# CONSIGNE
Dans le discours placé plus bas, relevez tout ce dont le fait d'être là est présenté comme le fruit.

# LE DISCOURS
+ + + + + + +

Merci beaucoup Mesdames et Messieurs et chers amis.
J’avais un très bon discours. Mais j’ai préféré, ayant déjà fait un discours ce matin, plutôt vous parler avec le cœur.
Merci Monsieur le Maire de Strasbourg de nous accueillir dans votre ville, dans cet opéra et de le faire pour ce moment, qui est un moment d’échanges, de commémoration, un moment pour évoquer aussi notre Europe.
Au fond, il y a 3 convictions que je voulais partager avec vous en cet après-midi.
La première, c’est que si nous sommes là, ça n’est pas le fruit du hasard. Le hasard à coup sûr n’aurait pas si bien fait les choses. C’est le fruit du courage, de l’engagement, d’un génie européen qui a réussi à bâtir depuis 70 ans, la première forme de paix durable sur notre continent.

+ + + + + + +

# EXTRAITS DES FICHES
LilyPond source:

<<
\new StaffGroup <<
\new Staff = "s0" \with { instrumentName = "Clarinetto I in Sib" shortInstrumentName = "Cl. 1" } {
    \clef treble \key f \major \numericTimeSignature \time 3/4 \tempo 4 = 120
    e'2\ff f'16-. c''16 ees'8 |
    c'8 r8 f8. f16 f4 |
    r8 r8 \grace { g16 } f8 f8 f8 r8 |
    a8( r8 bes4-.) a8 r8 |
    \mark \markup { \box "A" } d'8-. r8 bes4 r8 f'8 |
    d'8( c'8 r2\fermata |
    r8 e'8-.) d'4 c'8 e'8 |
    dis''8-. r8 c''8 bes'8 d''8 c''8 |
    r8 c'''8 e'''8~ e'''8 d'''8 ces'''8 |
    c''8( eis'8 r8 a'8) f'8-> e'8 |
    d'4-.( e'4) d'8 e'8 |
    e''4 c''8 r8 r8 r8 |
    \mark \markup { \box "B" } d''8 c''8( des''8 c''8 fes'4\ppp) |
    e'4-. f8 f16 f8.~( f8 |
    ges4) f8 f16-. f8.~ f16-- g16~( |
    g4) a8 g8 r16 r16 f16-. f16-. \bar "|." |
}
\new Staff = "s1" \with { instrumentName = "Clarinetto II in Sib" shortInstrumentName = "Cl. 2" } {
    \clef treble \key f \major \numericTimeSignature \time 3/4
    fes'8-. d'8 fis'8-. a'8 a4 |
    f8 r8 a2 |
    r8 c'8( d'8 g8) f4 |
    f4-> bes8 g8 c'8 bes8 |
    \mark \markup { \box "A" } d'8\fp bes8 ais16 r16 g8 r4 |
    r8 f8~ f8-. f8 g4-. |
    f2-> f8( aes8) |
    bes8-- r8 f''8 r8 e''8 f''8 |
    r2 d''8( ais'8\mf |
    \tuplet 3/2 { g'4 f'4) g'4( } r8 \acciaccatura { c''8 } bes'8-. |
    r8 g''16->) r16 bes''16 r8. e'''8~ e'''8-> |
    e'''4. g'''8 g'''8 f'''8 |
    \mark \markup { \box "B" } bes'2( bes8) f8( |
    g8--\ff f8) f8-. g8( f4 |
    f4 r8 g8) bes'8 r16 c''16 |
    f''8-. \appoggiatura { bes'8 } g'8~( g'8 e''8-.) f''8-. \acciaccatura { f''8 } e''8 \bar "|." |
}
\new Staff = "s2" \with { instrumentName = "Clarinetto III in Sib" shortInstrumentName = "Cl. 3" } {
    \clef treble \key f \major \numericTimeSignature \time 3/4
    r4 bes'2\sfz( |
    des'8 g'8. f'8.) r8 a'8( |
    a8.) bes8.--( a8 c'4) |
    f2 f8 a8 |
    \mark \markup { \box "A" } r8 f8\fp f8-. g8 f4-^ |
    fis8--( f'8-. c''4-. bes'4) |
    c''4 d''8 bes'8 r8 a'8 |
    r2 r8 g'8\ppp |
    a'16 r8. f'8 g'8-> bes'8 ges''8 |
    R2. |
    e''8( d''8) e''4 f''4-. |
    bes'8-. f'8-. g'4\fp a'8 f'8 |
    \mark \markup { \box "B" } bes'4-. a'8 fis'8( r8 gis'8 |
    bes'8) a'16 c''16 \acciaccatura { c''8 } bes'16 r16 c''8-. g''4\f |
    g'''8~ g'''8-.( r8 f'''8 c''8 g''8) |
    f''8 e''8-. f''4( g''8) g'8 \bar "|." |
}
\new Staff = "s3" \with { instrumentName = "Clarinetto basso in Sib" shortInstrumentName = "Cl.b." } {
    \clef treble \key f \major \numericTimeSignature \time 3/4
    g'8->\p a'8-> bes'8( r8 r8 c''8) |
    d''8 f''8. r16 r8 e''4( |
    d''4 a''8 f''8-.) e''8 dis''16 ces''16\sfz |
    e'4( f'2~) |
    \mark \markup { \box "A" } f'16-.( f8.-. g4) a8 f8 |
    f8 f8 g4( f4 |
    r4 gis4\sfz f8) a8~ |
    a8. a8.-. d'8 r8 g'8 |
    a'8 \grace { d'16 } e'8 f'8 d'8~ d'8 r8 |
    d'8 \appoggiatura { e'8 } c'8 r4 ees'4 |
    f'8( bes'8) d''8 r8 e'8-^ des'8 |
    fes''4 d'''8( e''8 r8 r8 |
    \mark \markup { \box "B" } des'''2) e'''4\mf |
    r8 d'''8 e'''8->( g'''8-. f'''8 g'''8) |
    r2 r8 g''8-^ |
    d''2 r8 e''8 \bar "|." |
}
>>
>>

+ + + + + + +

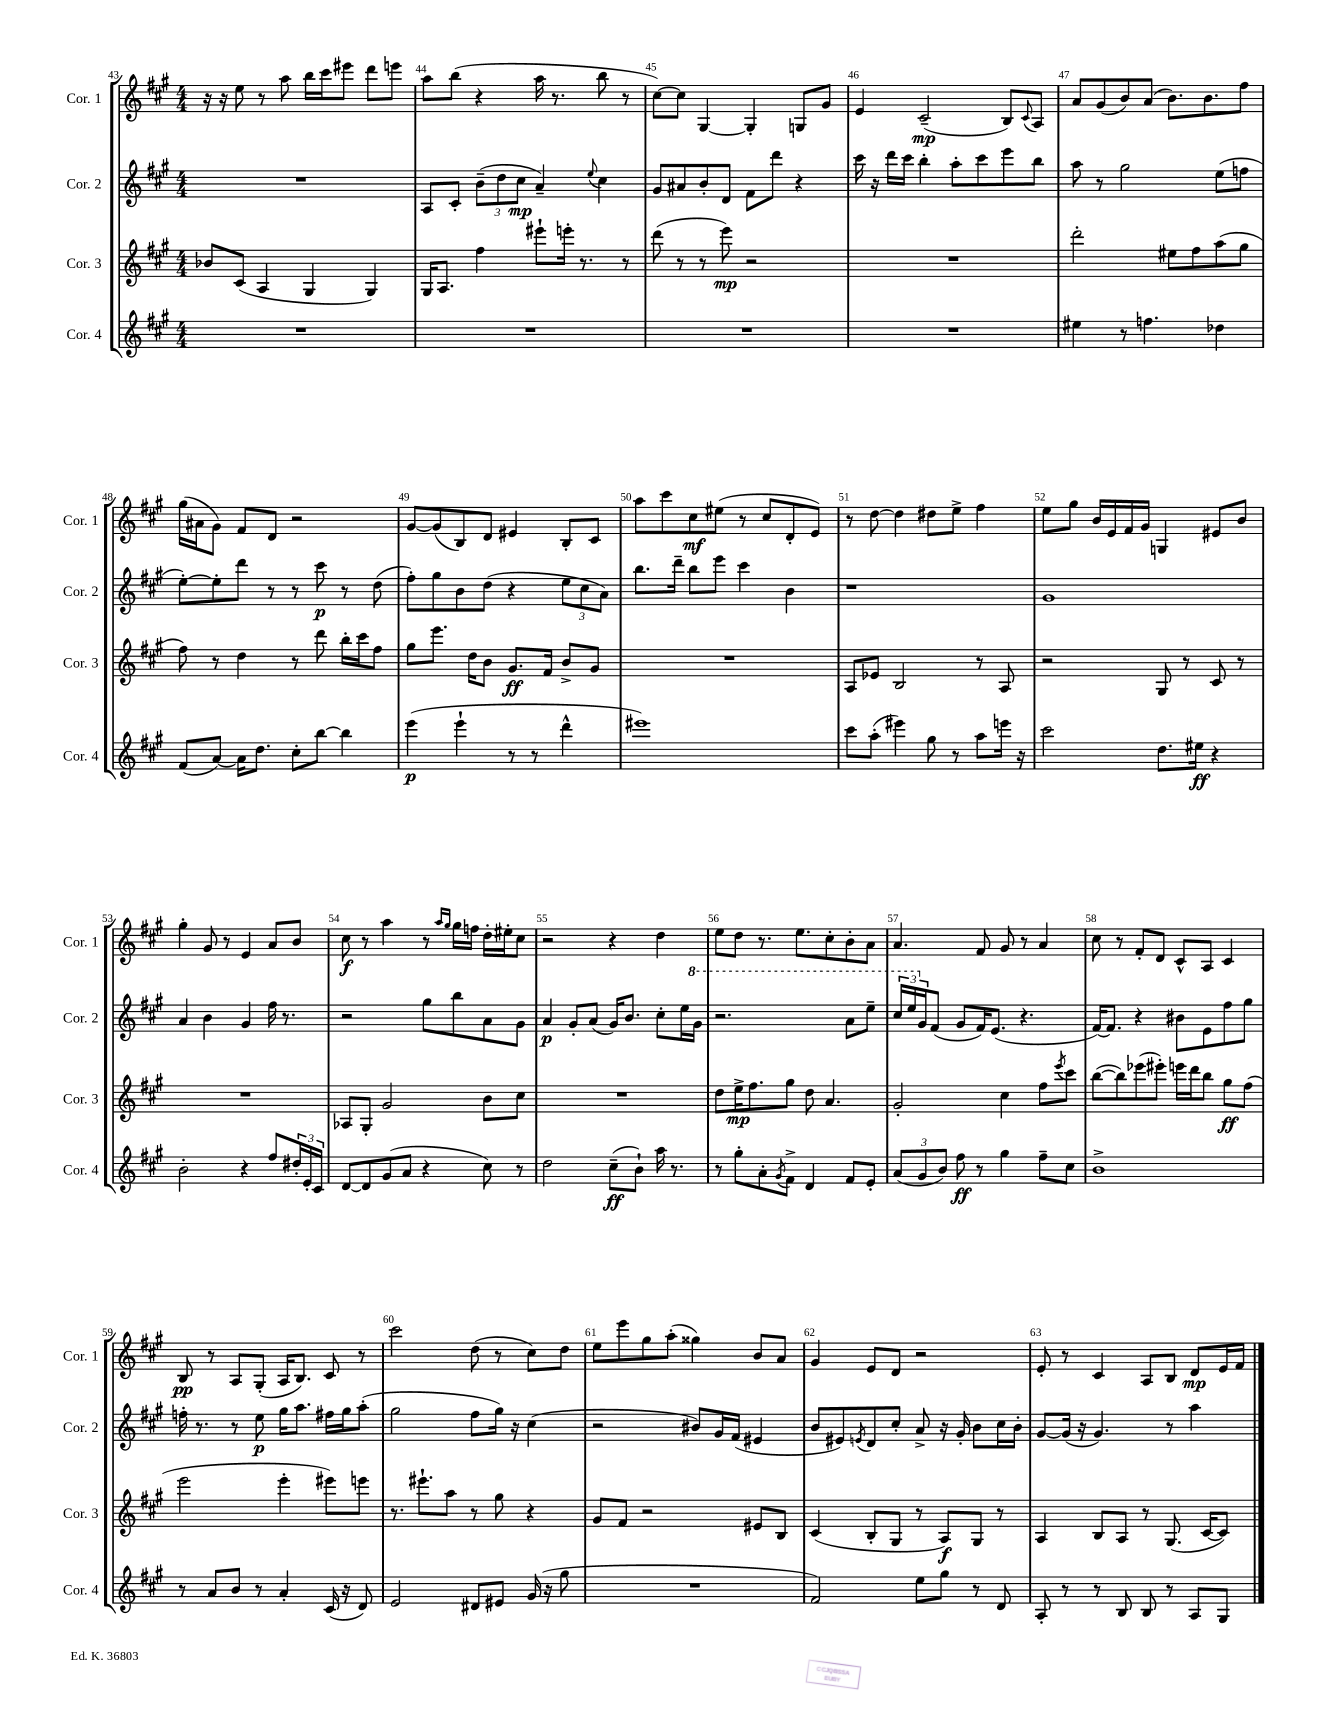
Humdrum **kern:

+ + + + + + +

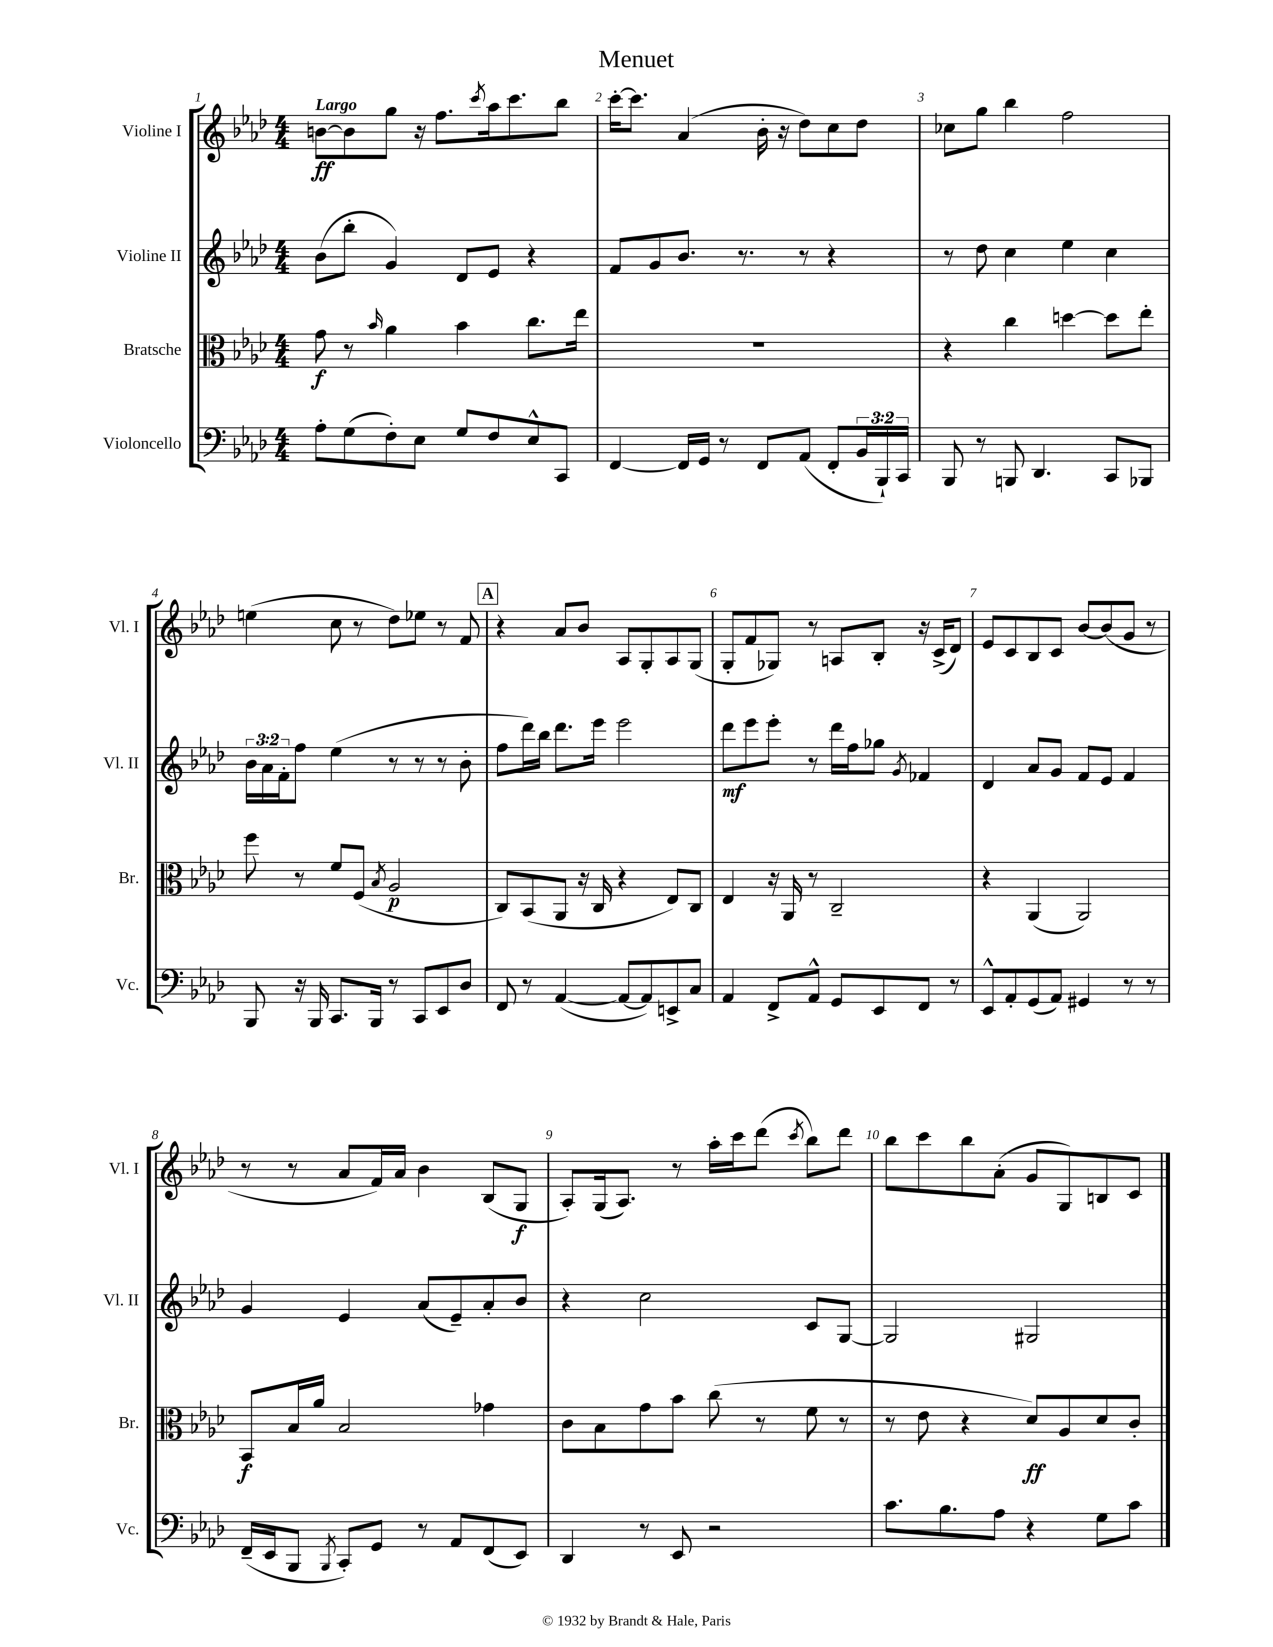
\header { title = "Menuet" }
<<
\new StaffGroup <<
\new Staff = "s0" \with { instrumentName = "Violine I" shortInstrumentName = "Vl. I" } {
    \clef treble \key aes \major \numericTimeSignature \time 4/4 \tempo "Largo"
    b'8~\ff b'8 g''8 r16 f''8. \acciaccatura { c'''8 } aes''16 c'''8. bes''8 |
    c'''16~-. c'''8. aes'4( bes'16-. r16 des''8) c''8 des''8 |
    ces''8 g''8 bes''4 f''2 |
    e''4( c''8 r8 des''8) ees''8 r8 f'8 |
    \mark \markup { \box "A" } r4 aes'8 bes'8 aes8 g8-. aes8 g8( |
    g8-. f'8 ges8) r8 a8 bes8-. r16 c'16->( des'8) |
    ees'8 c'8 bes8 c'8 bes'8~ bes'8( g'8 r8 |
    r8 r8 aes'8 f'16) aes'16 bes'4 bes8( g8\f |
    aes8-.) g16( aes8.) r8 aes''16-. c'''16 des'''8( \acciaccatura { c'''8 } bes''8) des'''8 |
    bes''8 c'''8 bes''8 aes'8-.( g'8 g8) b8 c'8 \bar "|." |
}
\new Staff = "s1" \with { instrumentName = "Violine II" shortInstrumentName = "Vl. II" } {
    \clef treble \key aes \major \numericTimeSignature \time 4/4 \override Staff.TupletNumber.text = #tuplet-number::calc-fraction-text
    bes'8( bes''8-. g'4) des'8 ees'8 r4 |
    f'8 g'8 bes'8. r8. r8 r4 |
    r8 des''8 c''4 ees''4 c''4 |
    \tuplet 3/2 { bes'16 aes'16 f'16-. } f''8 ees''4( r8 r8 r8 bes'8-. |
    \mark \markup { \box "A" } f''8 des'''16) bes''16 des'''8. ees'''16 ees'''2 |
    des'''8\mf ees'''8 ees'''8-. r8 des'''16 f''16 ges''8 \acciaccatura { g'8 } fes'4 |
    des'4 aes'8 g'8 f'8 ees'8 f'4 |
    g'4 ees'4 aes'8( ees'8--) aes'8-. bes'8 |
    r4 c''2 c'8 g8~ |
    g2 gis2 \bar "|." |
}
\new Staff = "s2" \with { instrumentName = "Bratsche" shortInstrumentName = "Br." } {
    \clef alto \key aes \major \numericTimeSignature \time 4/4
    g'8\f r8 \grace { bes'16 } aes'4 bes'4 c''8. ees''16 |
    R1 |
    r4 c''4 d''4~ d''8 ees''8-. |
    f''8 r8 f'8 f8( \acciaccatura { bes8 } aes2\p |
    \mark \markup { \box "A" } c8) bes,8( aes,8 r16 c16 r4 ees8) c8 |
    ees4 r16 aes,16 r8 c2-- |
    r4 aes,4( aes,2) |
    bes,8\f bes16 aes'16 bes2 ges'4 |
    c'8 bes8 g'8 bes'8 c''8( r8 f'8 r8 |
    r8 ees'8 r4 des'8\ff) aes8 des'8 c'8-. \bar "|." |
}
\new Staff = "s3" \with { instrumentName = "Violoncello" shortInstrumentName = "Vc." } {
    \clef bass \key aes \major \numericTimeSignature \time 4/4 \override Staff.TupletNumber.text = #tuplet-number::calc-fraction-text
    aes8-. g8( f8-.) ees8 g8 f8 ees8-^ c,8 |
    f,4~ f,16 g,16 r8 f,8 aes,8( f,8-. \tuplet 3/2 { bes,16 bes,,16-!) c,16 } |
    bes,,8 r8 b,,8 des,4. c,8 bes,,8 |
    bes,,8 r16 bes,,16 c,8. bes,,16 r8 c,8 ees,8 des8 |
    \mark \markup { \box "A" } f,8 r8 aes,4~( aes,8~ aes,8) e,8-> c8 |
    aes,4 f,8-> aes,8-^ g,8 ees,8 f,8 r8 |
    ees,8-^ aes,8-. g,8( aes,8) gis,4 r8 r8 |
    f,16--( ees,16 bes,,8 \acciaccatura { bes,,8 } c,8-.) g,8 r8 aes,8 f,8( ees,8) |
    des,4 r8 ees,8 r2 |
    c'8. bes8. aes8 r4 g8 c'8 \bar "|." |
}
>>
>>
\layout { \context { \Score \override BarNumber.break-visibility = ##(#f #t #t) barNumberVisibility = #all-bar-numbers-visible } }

+ + + + + + +

# RÉPONSE
le courage, l'engagement, un génie européen